ダメだそうです。(※ドキュメントに現在は英語に対応との記載がありました)

何か問題がおきているかどうかを聞いてみました。

このように、左側に調査のタイムライン、右側にチャットが表示されます。

ブラウザ翻訳するとタイムラインは次のようになります。

漠然とした質問であったため、詳細をヒアリングされました。
思わず日本語で返事をしたら、下記のようなレスポンスになりました。

改めて英語で聞いてみました。(※以降はすべてブラウザ翻訳です)

また質問が返ってきました。
仕方ないので、S3バケットをリストアップするLambda関数を作成し、Lambda用ロールにS3へのアクセス権限が無い状態にして、関数実行しました。
こんなイメージです。

その後、下記のように聞いてみました。

これで調査が動き始めました。

いろんなツール?を使いながら調査を進めています。ツール実行結果の詳細も確認できます。

該当のLambda関数を見つけたそうです。

メトリクスの集計を始めました。

いくつかのメトリクスを確認したのち・・・
あらためて体系的な調査計画を作成するそうです。

いくつかデータを取得したのち、計画を立て始めました。

調査を実行していくそうです。

ログやCloudTrailを調査しています。

Lambdaのロールを確認し、観察を重ね、AccessDeniedのエラーにたどり着きました。

今度はロールの詳細を確認しに行くそうです。

ポリシーの中身をチェックしています。

ついに全体像がわかったとのこと!

根本原因を突き止めました。

予防
インシデント調査全体のパターンを分析し、将来のインシデントを予防するための推奨事項を提供してくれる機能です。この機能はDevOps AgentのWebアプリから手動で実行できます。

下記4つのカテゴリーで推奨事項を提供してくれます。
- コードの最適化:アプリケーション コードの品質、パフォーマンス、およびエラー処理を改善するための推奨事項
- 可観測性:監視、アラート、ログ記録、システムの可視性を強化するための推奨事項
- インフラストラクチャ:リソース構成、容量調整、アーキテクチャの回復力を最適化するための推奨事項
- ガバナンス:展開プロセス、テスト方法、運用管理を強化するための推奨事項
わたしの環境でとりあえず実行してみたかぎりでは何も検出されませんでした。

# 課題
DevOps Agentの調査機能と予防機能を試した文章を、最後の文の後から書き継いでください。

# 利用可能なデータ

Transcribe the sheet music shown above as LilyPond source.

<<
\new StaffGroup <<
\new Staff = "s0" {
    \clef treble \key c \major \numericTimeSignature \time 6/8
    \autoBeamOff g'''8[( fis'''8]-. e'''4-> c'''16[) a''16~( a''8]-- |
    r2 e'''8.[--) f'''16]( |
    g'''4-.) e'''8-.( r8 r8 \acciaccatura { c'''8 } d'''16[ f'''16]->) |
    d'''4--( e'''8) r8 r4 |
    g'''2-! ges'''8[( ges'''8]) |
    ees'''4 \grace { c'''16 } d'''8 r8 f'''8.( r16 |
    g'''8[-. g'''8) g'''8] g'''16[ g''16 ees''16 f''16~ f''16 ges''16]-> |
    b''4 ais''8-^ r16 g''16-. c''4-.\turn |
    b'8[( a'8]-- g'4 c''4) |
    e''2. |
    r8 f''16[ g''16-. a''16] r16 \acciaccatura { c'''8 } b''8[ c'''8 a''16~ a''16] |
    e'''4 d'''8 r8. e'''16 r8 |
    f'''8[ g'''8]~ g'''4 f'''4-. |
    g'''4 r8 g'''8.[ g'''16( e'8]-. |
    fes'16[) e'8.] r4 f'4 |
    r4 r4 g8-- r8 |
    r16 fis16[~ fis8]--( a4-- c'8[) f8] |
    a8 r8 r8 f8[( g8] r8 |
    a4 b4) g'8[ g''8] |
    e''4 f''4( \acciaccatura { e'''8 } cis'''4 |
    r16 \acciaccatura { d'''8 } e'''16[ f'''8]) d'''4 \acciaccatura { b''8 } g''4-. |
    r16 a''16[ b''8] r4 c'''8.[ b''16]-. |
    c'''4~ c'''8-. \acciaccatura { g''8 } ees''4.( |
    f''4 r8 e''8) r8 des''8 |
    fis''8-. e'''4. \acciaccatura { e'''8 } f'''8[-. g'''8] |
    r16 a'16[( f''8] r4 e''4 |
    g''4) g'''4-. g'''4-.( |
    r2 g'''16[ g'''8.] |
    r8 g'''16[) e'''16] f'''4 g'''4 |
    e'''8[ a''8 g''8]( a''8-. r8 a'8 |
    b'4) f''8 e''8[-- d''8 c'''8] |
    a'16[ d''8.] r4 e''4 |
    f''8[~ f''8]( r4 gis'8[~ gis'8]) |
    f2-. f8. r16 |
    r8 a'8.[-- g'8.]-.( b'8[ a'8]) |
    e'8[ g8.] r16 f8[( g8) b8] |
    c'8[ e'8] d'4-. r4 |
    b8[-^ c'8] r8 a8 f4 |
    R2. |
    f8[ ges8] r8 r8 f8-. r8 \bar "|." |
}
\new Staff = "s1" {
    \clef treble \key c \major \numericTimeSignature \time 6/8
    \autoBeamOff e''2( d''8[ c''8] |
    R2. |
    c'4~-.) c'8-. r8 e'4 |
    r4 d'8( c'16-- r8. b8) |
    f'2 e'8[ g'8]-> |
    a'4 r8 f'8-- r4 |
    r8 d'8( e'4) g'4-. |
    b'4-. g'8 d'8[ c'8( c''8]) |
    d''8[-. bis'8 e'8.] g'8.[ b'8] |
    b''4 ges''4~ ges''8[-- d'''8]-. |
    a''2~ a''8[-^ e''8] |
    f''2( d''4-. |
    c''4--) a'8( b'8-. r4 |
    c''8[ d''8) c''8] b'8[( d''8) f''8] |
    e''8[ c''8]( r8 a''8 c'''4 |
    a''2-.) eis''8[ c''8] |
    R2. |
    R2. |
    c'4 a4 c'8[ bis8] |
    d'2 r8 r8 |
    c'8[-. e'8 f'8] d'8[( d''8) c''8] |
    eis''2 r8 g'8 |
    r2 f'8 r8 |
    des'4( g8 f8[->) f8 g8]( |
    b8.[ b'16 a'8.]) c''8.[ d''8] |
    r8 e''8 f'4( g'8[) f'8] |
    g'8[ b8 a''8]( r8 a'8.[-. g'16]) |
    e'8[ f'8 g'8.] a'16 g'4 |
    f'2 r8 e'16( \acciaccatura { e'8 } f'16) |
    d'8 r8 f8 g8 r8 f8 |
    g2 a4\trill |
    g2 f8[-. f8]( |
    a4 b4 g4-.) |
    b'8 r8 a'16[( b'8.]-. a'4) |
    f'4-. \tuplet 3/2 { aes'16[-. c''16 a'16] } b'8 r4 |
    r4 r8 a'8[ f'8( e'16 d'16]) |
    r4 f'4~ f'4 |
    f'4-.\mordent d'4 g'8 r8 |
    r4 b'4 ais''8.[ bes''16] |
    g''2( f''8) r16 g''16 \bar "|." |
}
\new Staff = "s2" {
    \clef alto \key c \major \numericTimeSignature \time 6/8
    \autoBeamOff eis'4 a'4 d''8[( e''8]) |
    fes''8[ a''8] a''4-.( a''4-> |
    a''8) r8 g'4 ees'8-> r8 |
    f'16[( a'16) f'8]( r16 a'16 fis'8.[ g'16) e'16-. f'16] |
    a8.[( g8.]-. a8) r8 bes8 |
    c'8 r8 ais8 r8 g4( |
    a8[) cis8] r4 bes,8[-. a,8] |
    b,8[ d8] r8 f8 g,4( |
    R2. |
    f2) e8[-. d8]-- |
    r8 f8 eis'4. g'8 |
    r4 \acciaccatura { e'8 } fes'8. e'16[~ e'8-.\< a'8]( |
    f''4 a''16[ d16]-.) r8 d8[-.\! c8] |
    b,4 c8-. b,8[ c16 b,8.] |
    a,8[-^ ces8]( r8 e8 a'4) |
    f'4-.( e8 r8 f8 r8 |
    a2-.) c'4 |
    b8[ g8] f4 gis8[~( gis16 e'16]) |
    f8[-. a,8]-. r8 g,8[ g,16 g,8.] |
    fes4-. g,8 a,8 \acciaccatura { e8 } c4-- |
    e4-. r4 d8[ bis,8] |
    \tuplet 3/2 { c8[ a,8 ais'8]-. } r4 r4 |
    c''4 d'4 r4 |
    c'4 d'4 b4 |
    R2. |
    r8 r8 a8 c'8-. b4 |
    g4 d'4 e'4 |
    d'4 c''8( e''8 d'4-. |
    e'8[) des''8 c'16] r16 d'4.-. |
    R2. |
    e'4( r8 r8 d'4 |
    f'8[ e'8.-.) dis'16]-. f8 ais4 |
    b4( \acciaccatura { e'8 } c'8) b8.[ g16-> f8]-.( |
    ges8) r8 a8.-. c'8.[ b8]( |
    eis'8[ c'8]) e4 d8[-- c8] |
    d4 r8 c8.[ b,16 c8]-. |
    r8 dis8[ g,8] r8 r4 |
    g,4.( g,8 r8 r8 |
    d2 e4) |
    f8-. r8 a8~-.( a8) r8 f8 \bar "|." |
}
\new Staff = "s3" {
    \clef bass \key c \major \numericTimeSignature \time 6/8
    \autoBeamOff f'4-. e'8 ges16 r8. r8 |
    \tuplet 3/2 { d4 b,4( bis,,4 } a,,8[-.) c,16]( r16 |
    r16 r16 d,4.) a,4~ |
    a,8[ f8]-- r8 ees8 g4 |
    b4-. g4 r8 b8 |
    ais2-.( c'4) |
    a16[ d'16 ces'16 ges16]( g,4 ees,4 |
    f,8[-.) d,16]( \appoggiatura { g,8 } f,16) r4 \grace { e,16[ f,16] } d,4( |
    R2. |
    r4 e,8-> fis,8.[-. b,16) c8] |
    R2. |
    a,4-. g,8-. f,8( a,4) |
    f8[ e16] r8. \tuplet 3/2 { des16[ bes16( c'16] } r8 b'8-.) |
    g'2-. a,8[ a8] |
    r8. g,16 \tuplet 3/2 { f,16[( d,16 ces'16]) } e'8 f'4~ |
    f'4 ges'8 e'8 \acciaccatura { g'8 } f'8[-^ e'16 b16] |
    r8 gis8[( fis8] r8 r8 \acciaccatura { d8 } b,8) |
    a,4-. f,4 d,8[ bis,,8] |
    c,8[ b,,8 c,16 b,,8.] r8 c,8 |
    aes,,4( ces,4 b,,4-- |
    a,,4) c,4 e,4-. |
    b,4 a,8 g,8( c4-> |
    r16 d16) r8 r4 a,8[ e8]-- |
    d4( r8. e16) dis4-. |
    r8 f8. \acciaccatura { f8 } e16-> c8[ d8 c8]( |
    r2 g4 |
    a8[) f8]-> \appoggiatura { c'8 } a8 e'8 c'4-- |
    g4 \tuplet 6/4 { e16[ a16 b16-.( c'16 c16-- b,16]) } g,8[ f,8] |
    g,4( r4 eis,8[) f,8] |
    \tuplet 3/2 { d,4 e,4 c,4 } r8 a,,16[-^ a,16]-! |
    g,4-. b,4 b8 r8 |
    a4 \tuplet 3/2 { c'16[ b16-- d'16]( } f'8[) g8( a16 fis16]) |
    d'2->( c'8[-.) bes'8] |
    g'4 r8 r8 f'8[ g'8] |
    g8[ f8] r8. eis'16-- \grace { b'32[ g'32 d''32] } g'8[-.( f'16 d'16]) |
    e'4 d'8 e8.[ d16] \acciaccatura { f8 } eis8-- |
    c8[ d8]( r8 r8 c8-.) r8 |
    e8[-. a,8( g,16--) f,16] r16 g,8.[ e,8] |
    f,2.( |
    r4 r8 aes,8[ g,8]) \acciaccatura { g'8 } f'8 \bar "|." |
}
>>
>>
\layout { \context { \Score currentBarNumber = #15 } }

# 解答
Identity Center連携
Identity Centerと連携してみます。
新規ロールを作成します。

Identity Centerで認証を行う場合のWebアプリのURLが発行されました。なお、オペレーターアクセスも引き続き利用可能です(画面左上にあります)。Identity Centerのユーザーまたはグループに対してアクセス権限を付与していきます。

ここでは既存のユーザーまたはグループを選択します。

adminグループに権限を付与してみます。

登録されました。

登録完了すると、下記のようにIdentity Centerのアクセスポータルに表示されるようになります。

ログインは、上記のアクセスポータルか、もしくはIdentity Center接続時に発行された下記のようなURLで直接ログインすることができます。
https://<識別子>.aidevops.global.app.aws/authorizer/login構成イメージ
AWSアカウントやロール、DevOps Webアプリなどの関係性を図にしてみました。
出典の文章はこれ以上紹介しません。